All’inizio, soprattutto per la
messa in scena, Trainspotting lo spettacolo di Sandro Mabellini al Teatro
Menotti di Milano, ha dei toni surreali. Ma nel giro di
pochi minuti diventa, in
un crescendo drammatico ma non forzato, realistico e quanto mai attuale.

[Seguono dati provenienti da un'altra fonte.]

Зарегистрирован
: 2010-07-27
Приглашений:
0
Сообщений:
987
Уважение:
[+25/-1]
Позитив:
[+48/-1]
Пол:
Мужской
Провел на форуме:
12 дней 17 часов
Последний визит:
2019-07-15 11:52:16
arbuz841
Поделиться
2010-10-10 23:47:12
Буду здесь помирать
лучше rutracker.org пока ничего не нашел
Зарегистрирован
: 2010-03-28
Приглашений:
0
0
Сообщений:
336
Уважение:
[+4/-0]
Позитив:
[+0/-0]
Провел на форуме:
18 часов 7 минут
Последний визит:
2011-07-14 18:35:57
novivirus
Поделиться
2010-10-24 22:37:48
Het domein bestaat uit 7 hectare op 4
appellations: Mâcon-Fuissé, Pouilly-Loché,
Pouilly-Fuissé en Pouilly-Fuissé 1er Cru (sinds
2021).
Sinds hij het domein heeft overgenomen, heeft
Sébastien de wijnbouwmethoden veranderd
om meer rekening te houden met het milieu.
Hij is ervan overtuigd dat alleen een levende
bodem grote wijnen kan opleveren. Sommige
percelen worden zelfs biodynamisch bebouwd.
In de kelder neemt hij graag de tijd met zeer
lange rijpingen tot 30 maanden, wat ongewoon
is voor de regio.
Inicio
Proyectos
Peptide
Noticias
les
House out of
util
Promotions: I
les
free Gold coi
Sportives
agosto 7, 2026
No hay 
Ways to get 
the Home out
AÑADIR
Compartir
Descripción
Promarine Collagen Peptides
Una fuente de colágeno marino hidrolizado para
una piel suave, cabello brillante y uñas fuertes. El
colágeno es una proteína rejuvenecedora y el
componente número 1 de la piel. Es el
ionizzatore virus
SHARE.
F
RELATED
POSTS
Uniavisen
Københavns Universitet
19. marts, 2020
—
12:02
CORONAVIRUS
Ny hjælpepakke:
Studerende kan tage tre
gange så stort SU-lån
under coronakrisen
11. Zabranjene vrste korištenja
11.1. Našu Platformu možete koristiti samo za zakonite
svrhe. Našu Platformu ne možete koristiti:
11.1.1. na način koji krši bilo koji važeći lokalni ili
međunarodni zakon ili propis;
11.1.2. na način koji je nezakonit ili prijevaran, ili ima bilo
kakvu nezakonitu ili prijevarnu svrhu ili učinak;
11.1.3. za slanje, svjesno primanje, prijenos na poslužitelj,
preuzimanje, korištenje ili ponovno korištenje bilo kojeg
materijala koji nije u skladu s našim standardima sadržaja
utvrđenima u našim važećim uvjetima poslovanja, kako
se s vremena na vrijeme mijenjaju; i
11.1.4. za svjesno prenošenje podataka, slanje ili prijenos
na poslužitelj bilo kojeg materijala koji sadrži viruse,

Eppure è la versione teatrale, firmata da Harry Gibson e poi adattata dal
libanese Wajdi Mouawad, dell’omonimo romanzo di Irvine Welsh che risale al
1993. Diventato poi un film con la regia di Danny Boyle nel 1996. Sono passati
quindi più di vent’anni, il tema della droga ora non è così in primo piano,
eppure lo spettacolo è una fotografia aggiornata all’ultimo momento di una
straziante situazione. Non c’è un sipario al Teatro Menotti, dove è in scena
fino all’8 dicembre, ma i quattro attori accolgono il pubblico seduti a livello
della platea, da cui sono state tolte diverse file di poltrone. Se ne stanno lì
in indumenti intimi con le braccia conserte. E poi incominciano a vestirsi e a
parlare. Sono frasi mozzate, in gergo,
colorate da un turpiloquio corrente, che rivela all’istante la vita di questi
quattro giovani che hanno deciso coscientemente di rovinarsela. Non avere un
lavoro, dovere cercarlo, non avere un amore o un amore che finisce, i conti da
pagare, gli amici che se ne vanno o muoiono, il pensiero del futuro costringono
a una continua situazione di attesa e inesorabilmente all’infelicità. Drogarsi
significa ridurre tutti i problemi a uno solo, trovare l’eroina. Ed è semplice. Questa la loro filosofia per non essere più
schiavi di nessuno, non importa se lo si diventa della Madre Superiora, un vecchio compagno di scuola ex tossico che non
si droga più, ma spinge gli altri a drogarsi, per ubriacarsi e inseguire quei
miti consumistici e borghesi che i
ragazzi che guardano i treni sfuggono e aborriscono. Marco S.Bellocchio,
Valentina Cardinali, Michele Di Giacomo, Riccardo Festa, si muovono in modo
straordinario in una drammaturgia scenica di cui sono autori. Sono
talmente naturali e reali che anche le battute velate di umorismo, non fanno
che rendere più vera la scena tanto che nel pubblico nessuno ride. Anzi si
rimane più coinvolti. Verrebbe voglia di aiutarli a smascherare quella falsa sicurezza destinata inesorabilmente a
distruggerli. Non ci sono moralismi o critiche, ma solo una rappresentazione senza
filtri di alcun genere. E proprio per questo quanto mai efficace.